Designers seem to be channeling that moment in the 1960s when Wrangler released jeans in fashion colors, bringing a feminine twist to the cowboy dungarees for which the company was known. For next spring, clean nature-based shades like browns, greens and reds look right in classic 5-pocket styles, chore jackets or truckers. Sharply contrasting topstitching is a must.
While comic-book graphics abound this season, there is a more subtle interpretation in the form of ben-day dots. The dots were used in 19th and 20th century printing to achieve half-tone tints, or were overlapped to create blended shades. The effect was borrowed and exaggerated by the 60s pop artists, particularly Roy Lichtenstein. Some designers used a rough, broken “registration” for their dots to mimic the imperfect comic-strip effect. For embellishments and accessories, evenly spaced beads or half-dome cabochons deliver the same visual “pow”.
For next spring the elements of grunge — the freeform layers, the dresses over pants, the plaids, the little-girl frocks and ripped lingerie, the Birks worn with socks — all take a decidedly ladylike turn.
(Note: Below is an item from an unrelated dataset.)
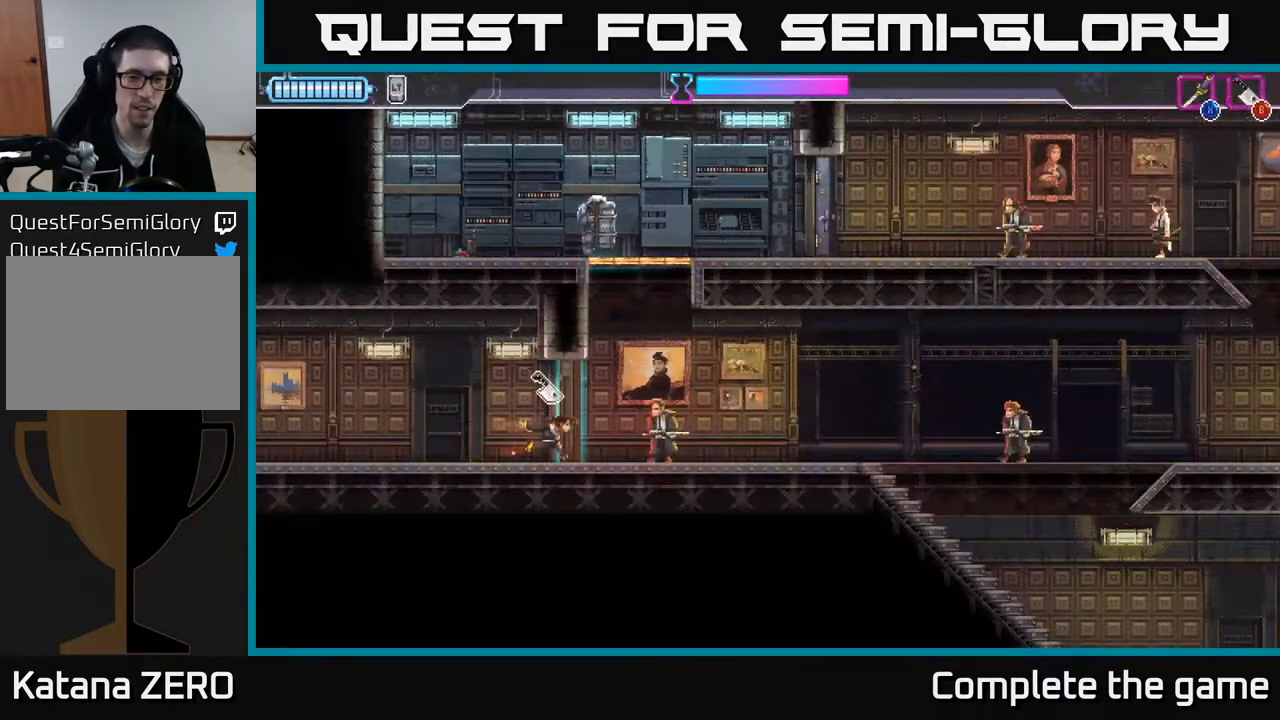
{"buttons": [], "left_stick": "right", "right_stick": "center", "events": [[267, "X", "down"], [383, "X", "up"]]}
Grittiness is transformed into prettiness with lovely color, delicate sheers and upholstery florals. but the rebel spirit lives on in oversized proportions and a palpable sense of anarchy.
With the abundance of velvet saturating the runways in recent seasons it’s no surprise that corduroy, the plush material’s workwear cousin, has emerged in full force for fall’s daytime looks. Paired with cozy sweaters, hefty wide wale cords take the shape of slouchy pants and roomy sack skirts, while fine pincord is cut into 70s-inspired pantsuits. New ways with the material include novel XXL wales and unexpected piecing with luxe fur, but the familiar earthy brown palette maintains a classic, vintage feel.